===== SELECTED TEXT

Unusual Facts About Holiday Candles and Scents
The smell in December holds what pictures cannot keep. One breath of pine, maybe cinnamon, drops you back – kitchen tiles under small feet, voices from another lifetime.
That sudden return? It’s not magic.
The brain ties odor to experience like knots in a rope, tighter than elsewhere in the year. These scents we know so well have roots twisted with odd turns: candles once made from ocean beasts, forests lost to flames fed by joy, sticky sap traded across deserts long ago, sweets standing plain and pale until red curled around them.
What feels warm and constant began everywhere but here.
The Candles That Came From Whales

Before paraffin wax existed, wealthy households burned candles made from spermaceti—a waxy substance extracted from the head cavities of sperm whales. A single large whale could yield up to 500 gallons of the material.
Spermaceti candles burned brighter and cleaner than the tallow alternatives made from rendered animal fat, which smelled noticeably of the slaughterhouse. The whaling industry that supplied these superior candles helped build fortunes across New England in the eighteenth century.
The unit of measurement called “candlepower” was originally defined by the light output of a pure spermaceti candle burning at a specific rate. When the whaling industry declined and petroleum-derived paraffin became available in the mid-1800s, these whale candles disappeared from the market entirely.
Cinnamon Was Worth More Than Silver

The warm scent that now defines holiday baking was once extraordinarily expensive. Cinnamon appears in the Old Testament and was used for embalming mummies in Egypt as early as 3000 BCE.
Medieval Europeans treated it as a luxury spice, traded across continents and affordable only to the wealthy. By the thirteenth century, writers classified cinnamon among the “winter spices” alongside pepper, cloves, and nutmeg—not because it grew in cold weather, but because it was reserved for the special occasions of the dark months.
A 2009 study found that people actually perceive the scent of cinnamon as less pleasant when they smell it in summer. The association with winter has grown so strong that the season now shapes how the fragrance registers in human brains.
Tree Candles Killed More People Than You’d Expect

For centuries after Germans began decorating Christmas trees in the sixteenth century, real flames provided the illumination. Families lit candles on the branches, usually only for brief periods during Christmas Eve gatherings.
The predictable results included countless house fires. In Switzerland, where the tradition of lit candles on trees persisted longer than in most countries, a 41-year study documented severe burn injuries and multiple deaths from this single practice.
On New Year’s Day 1891 in Leeds, England, eleven young girls burned to death at a parish church performance when their cotton costumes—designed to look like snowflakes—caught fire from the small Chinese lamps each child carried. Edward Johnson, an associate of Thomas Edison, created the first electric Christmas tree lights in 1882, though it took decades more for the safer technology to replace open flames.

==========
===== RECORDED INFORMATION

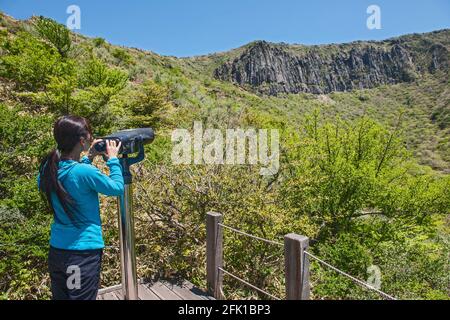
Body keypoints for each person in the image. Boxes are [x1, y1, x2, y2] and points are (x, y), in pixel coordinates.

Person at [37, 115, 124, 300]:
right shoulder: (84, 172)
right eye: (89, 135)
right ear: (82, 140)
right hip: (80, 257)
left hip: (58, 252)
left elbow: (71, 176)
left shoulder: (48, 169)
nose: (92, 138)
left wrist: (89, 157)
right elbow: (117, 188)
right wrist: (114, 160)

==========

WORK REQUIRED ▸ Please copy out the holiday candles article again, covering everything from "For centuries after" down to "Christmas Eve gatherings.", and substitute "boughs" for "branches".

RESPONSE TO THIS EXERCISE ▸
For centuries after Germans began decorating Christmas trees in the sixteenth century, real flames provided the illumination. Families lit candles on the boughs, usually only for brief periods during Christmas Eve gatherings.